Ignorada pelos gestores públicos, a lei de mobilidade urbana define ainda os direitos dos usuários dos serviços de transportes de ser informado sobre itinerários, horários e tarifas nos pontos de embarque e desembarque, colocando o Brasil no mesmo nível de nações desenvolvidas quando o assunto é mobilidade sustentável. Pela primeira vez uma lei inverte as regras do jogo no trânsito, tirando a prioridade dos veículos de passeio e transferindo para os veículos não motorizados, para as calçadas, as ciclovias, o transporte público e à integração do automóvel a um sistema de mobilidade sustentável. Infelizmente o Brasil não estava preparado para uma legislação tão moderna, de forma que o cidadão ganhou uma lei ampla e, ao mesmo tempo, inócua, uma vez que sua aplicação plena depende diretamente da vontade política de governos e governantes. O mais importante é que o primeiro passo no sentido de melhorar a mobilidade urbana foi dado com a Lei 12.587/2012, assim como aconteceu com o Código de Defesa do Consumidor, editado há mais de 25 anos para somente agora formar consciência nas relações de consumo.


Uma prova da ineficiência da nova legislação é que ela exigia que os municípios com mais de 20 mil habitantes elaborassem planos de mobilidade urbana em até três anos, que deveriam ser integrados aos planos diretores, mas o prazo chegou ao fim em 2015 sem que a grande maioria das cidades se adequasse. Dessa forma, a obrigação continuou sendo exigida somente dos municípios com mais de 500 mil habitantes, ou seja, praticamente todas as cidades de Mato Grosso do Sul precisariam se adequar à Lei 12.587/2012, mas a ameaça de ter os repasses federais destinados a políticas de mobilidade urbana suspensos não se concretizou.
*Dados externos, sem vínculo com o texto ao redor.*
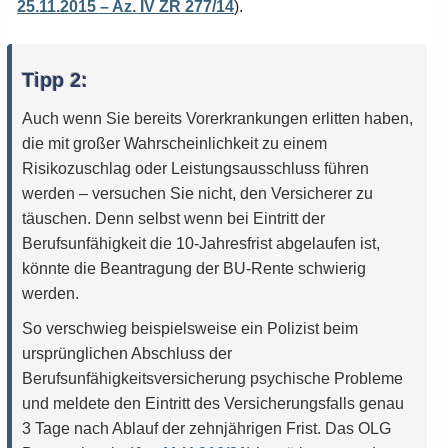
25.11.2015 – Az. IV ZR 277/14
).
Tipp 2:
Auch wenn Sie bereits Vorerkrankungen erlitten haben,
die mit großer Wahrscheinlichkeit zu einem
Risikozuschlag oder Leistungsausschluss führen
werden – versuchen Sie nicht, den Versicherer zu
täuschen. Denn selbst wenn bei Eintritt der
Berufsunfähigkeit die 10-Jahresfrist abgelaufen ist,
könnte die Beantragung der BU-Rente schwierig
werden.
So verschwieg beispielsweise ein Polizist beim
ursprünglichen Abschluss der
Berufsunfähigkeitsversicherung psychische Probleme
und meldete den Eintritt des Versicherungsfalls genau
3 Tage nach Ablauf der zehnjährigen Frist. Das OLG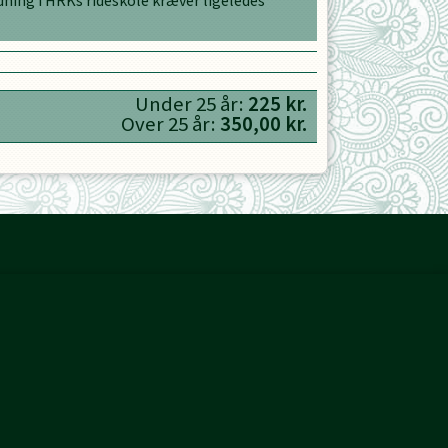
dning i HRKs rideskole kræver ligeledes
Under
25
år:
225
kr.
Over
25
år:
350,00
kr.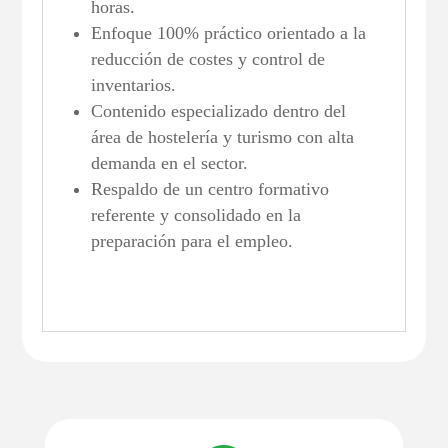
horas.
Enfoque 100% práctico orientado a la
reducción de costes y control de
inventarios.
Contenido especializado dentro del
área de hostelería y turismo con alta
demanda en el sector.
Respaldo de un centro formativo
referente y consolidado en la
preparación para el empleo.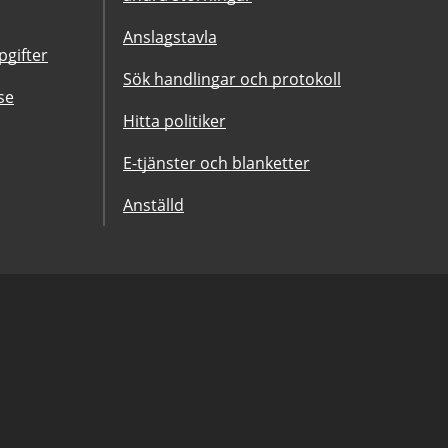
Anslagstavla
gifter
Sök handlingar och protokoll
se
Hitta politiker
E-tjänster och blanketter
Anställd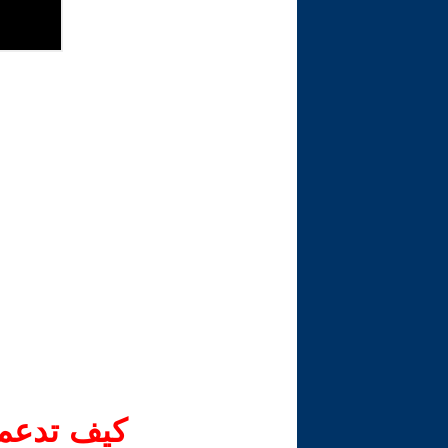
كيف تدعم-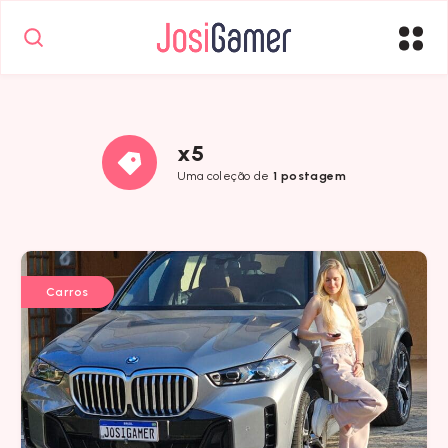
x5
Uma coleção de
1 postagem
Carros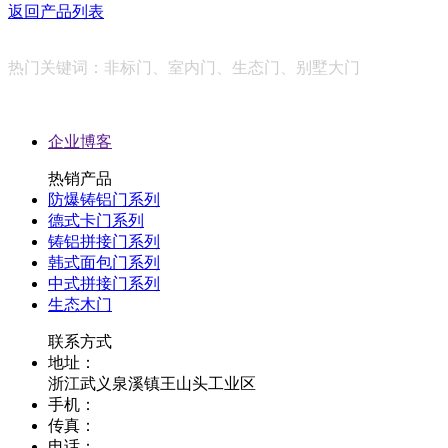
返回产品列表
热门关键词：非标门、室内门、生态门、别墅大门
友情链接：
企业博客
热销产品
防爆铸铝门系列
德式卡门系列
铸铝拼接门系列
韩式面包门系列
中式拼接门系列
生态木门
联系方式
地址：
浙江武义泉溪镇王山头工业区
手机：
传真：
电话：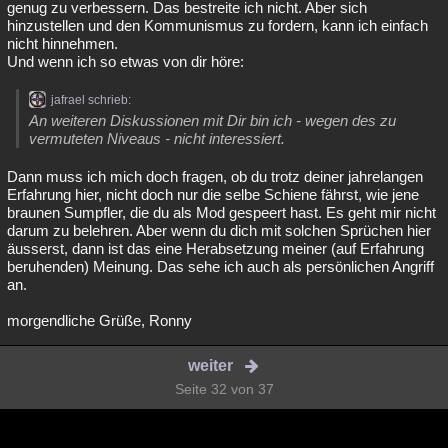
genug zu verbessern. Das bestreite ich nicht. Aber sich
hinzustellen und den Kommunismus zu fordern, kann ich einfach
nicht hinnehmen.
Und wenn ich so etwas von dir höre:
jafrael schrieb:
An weiteren Diskussionen mit Dir bin ich - wegen des zu
vermuteten Niveaus - nicht interessiert.
Dann muss ich mich doch fragen, ob du trotz deiner jahrelangen
Erfahrung hier, nicht doch nur die selbe Schiene fährst, wie jene
braunen Sumpfler, die du als Mod gespeert hast. Es geht mir nicht
darum zu belehren. Aber wenn du dich mit solchen Sprüchen hier
äusserst, dann ist das eine Herabsetzung meiner (auf Erfahrung
beruhenden) Meinung. Das sehe ich auch als persönlichen Angriff
an.
morgendliche Grüße, Ronny
weiter
Seite 32 von 37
Para o pesquisador do Instituto de Pesquisa Econômica Aplicada (Ipea) Alexandre Gomide, a sociedade civil deveria ter aprendido a lógica dessa nova lei e o Poder Público também, mesmo porque a aplicabilidade da lei depende diretamente dos governantes e, caso prefeitos e governadores continuassem ignorando a legislação, como ignoraram, caberia à sociedade e ao Ministério Público exigir políticas mais efetivas e sustentáveis de mobilidade urbana.


Uma pesquisa realizada pelo Instituto de Pesquisa Econômica Aplicada aponta a necessidade de a sociedade exigir o cumprimento da lei e reforça a tese que, isoladamente, a nova lei não está sendo suficiente para garantir a sustentabilidade das cidades, com a necessária ampliação dos investimentos, redução dos congestionamentos e da poluição do ar, além da melhoria da qualidade dos serviços públicos de transporte. A sociedade precisa mobilizar esforços para fazer a lei sair do papel, sobretudo nas questões de prioridade dos modos de transporte não motorizados e dos serviços públicos coletivos sobre o transporte individual motorizado; da restrição e controle de acesso e circulação, permanente ou temporário, de veículos motorizados em locais e horários predeterminados e do estabelecimento de padrões de emissão de poluentes para locais e horários determinados, podendo condicionar o acesso e a circulação aos espaços urbanos sob controle. Está provado que o poder público atua melhor quando é pressionado, então que o setor organizado da sociedade pressione os gestores para fazer valer a Lei 12.587/2012, que segue ignorada pelos políticos.